* Text section
>>

Pollen seems to be a big thing here in Spain. Matt was introduced to it when he moved in over the summer, and was quick to share it with me when I arrived. I enjoy the sweet taste and the crunchy texture, and like to add it to my soy yogurt along with honey. Yum!!


Our small Thanksgiving this year featured roasted chicken, mashed potatoes and gravy, and my attempt at a new sweet potato biscuit recipe. The original recipe calls for pumpkin, but sweet potato pairs equally well with sage and I can't get regular pumpkin here outside of Halloween. I must have got proportions off somehow with the biscuits because they were too wet to shape into biscuits, and had to be dropped on the baking sheet. They baked well, but were a bit leathery on the outside and dry inside. I wasn't impressed, but Matt finished the rest of the batch off in a day, so I guess he liked them!


I really wanted to be able to make a vegan peanut butter fudge this holiday season. I love fudge, and especially peanut butter fudge. But there is no marshmallow cream in sight, and I can't add all that butter that normally goes in. So I searched for vegan recipes and came across this one. I gave it a try, with quite a few substitutions, and met with complete failure. Without a thermometer, I had no idea when the mixture was at the right temperatures, and so the fudge never set. I enjoyed eating it straight, however!


In desperation for some cookies recently, but without any butter in the house, I turned to a search for "butterless cookies". I found this recipe that uses olive oil instead, and it turned out surprisingly well! Despite the flattening of the cookies, they are very tasty, if not beautiful.

<<

* Job A
In the cooking blog excerpt, what does the writer add pollen to?
* Job B
According to the cooking blog excerpt, why did the writer use sweet potato in a biscuit recipe that calls for pumpkin?
* Job C
From the cooking blog excerpt, extract the passage that opens with the words containing "Pollen seems to" and closes with "he liked them!".

* Available data
>>

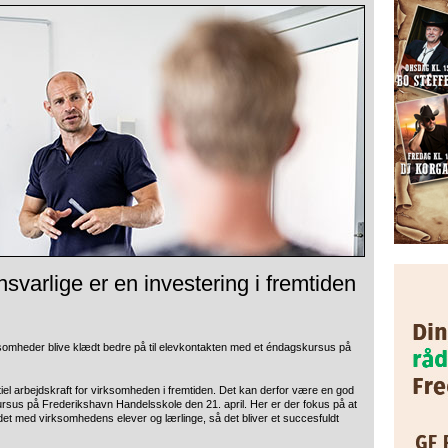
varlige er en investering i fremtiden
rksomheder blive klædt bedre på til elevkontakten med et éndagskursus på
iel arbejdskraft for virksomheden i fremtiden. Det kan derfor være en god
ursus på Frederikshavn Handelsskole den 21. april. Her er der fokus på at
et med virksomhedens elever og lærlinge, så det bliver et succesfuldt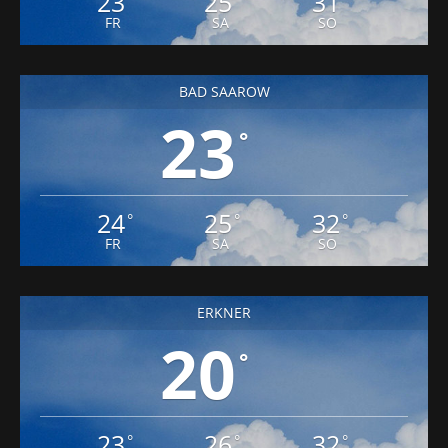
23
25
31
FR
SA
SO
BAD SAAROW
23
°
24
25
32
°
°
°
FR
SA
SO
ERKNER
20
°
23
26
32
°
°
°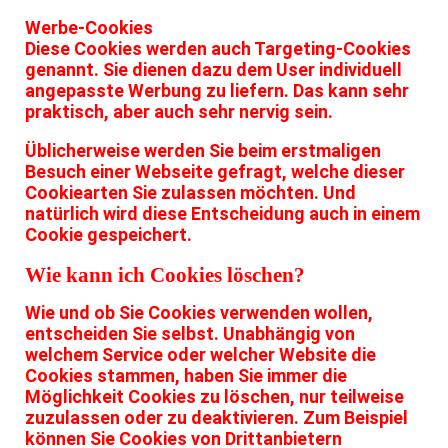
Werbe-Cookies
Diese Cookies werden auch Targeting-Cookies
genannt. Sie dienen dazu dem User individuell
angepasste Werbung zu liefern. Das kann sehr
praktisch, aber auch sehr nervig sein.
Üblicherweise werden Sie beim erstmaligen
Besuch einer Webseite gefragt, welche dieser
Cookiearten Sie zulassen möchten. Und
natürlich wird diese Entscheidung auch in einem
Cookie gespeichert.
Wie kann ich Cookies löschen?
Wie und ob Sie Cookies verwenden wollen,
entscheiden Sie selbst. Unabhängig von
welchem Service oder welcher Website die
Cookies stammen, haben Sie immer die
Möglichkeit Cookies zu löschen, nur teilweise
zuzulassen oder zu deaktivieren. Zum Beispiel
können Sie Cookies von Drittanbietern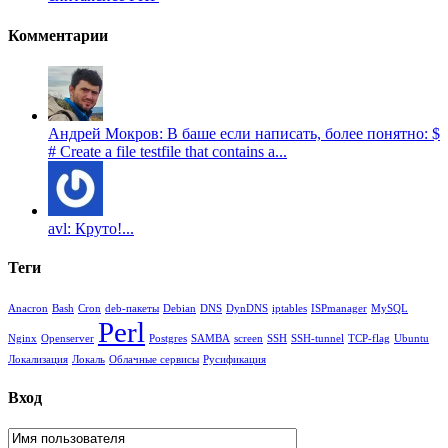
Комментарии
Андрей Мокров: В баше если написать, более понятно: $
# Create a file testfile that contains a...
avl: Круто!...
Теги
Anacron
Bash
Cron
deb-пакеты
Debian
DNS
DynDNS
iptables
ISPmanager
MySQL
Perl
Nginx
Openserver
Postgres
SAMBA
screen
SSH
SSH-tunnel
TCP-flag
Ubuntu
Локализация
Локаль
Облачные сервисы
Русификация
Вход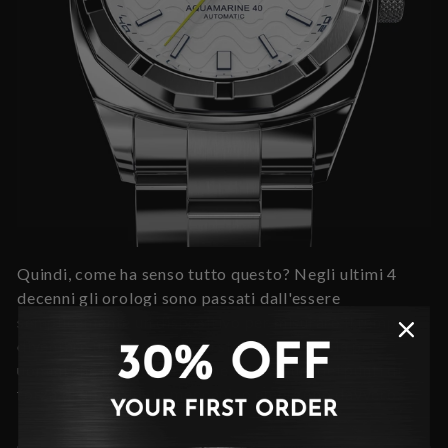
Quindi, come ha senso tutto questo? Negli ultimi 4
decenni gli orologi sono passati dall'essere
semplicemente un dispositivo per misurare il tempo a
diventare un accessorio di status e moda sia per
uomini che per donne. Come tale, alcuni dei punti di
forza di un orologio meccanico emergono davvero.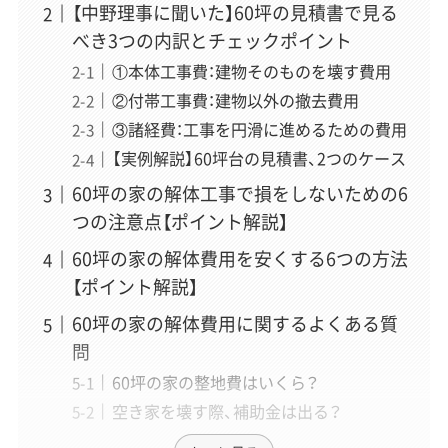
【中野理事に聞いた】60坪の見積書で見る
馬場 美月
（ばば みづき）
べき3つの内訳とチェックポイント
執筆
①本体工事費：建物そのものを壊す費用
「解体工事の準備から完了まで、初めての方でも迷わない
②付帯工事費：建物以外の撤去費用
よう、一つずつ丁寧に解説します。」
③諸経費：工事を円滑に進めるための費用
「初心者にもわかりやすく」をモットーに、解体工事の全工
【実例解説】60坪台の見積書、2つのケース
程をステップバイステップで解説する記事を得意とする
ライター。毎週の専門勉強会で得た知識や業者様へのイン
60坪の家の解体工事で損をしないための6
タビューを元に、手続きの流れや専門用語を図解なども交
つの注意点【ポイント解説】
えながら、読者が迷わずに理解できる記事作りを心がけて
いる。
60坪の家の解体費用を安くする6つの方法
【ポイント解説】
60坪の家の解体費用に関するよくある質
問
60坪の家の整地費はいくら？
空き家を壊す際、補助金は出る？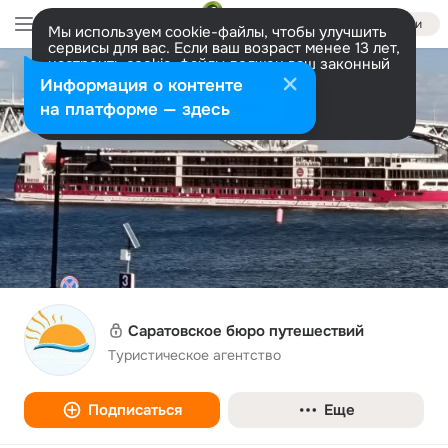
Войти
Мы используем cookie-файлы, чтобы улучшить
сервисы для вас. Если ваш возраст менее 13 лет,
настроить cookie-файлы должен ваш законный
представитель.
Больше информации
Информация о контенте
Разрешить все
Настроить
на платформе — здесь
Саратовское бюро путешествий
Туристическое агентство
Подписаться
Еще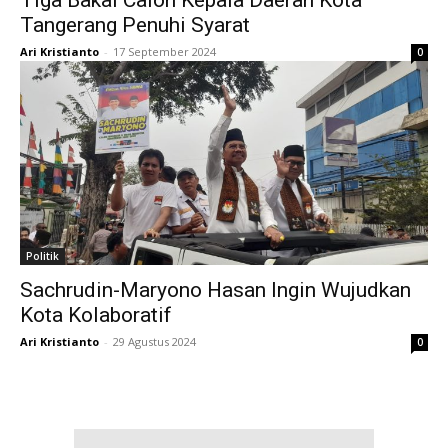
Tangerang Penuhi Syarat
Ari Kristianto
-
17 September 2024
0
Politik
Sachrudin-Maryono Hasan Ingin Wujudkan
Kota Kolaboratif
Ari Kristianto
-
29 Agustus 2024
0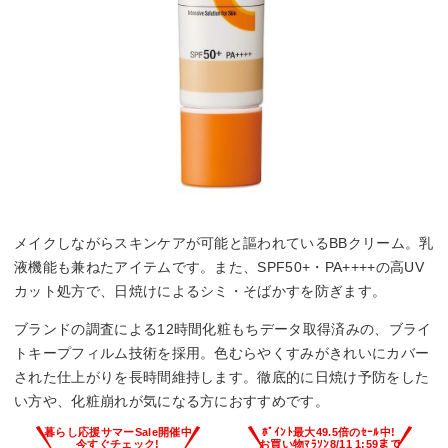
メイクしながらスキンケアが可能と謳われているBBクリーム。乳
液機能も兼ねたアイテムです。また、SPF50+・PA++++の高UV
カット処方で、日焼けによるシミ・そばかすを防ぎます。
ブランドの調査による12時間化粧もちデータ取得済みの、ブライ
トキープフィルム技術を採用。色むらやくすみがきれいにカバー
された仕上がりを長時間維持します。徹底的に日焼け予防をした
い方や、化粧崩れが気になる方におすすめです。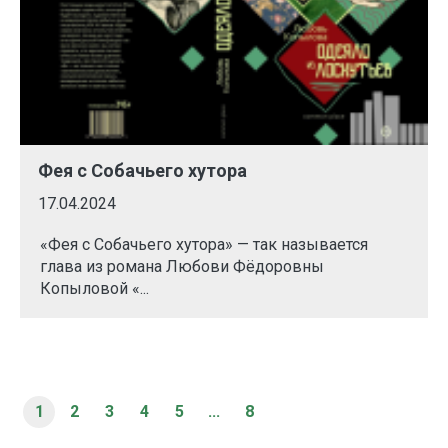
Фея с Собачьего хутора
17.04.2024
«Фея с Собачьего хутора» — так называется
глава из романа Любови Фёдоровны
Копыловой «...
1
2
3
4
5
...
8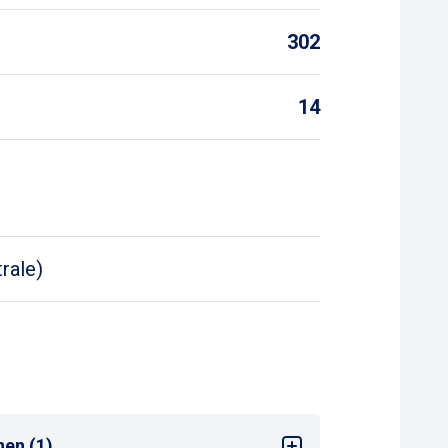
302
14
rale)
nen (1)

<<

* Written solution A
Soy yogurt, along with honey.

* Written solution B
Regular pumpkin cannot be obtained there outside of Halloween, and sweet potato pairs equally well with sage.

* Written solution C
Pollen seems to be a big thing here in Spain. Matt was introduced to it when he moved in over the summer, and was quick to share it with me when I arrived. I enjoy the sweet taste and the crunchy texture, and like to add it to my soy yogurt along with honey. Yum!!


Our small Thanksgiving this year featured roasted chicken, mashed potatoes and gravy, and my attempt at a new sweet potato biscuit recipe. The original recipe calls for pumpkin, but sweet potato pairs equally well with sage and I can't get regular pumpkin here outside of Halloween. I must have got proportions off somehow with the biscuits because they were too wet to shape into biscuits, and had to be dropped on the baking sheet. They baked well, but were a bit leathery on the outside and dry inside. I wasn't impressed, but Matt finished the rest of the batch off in a day, so I guess he liked them!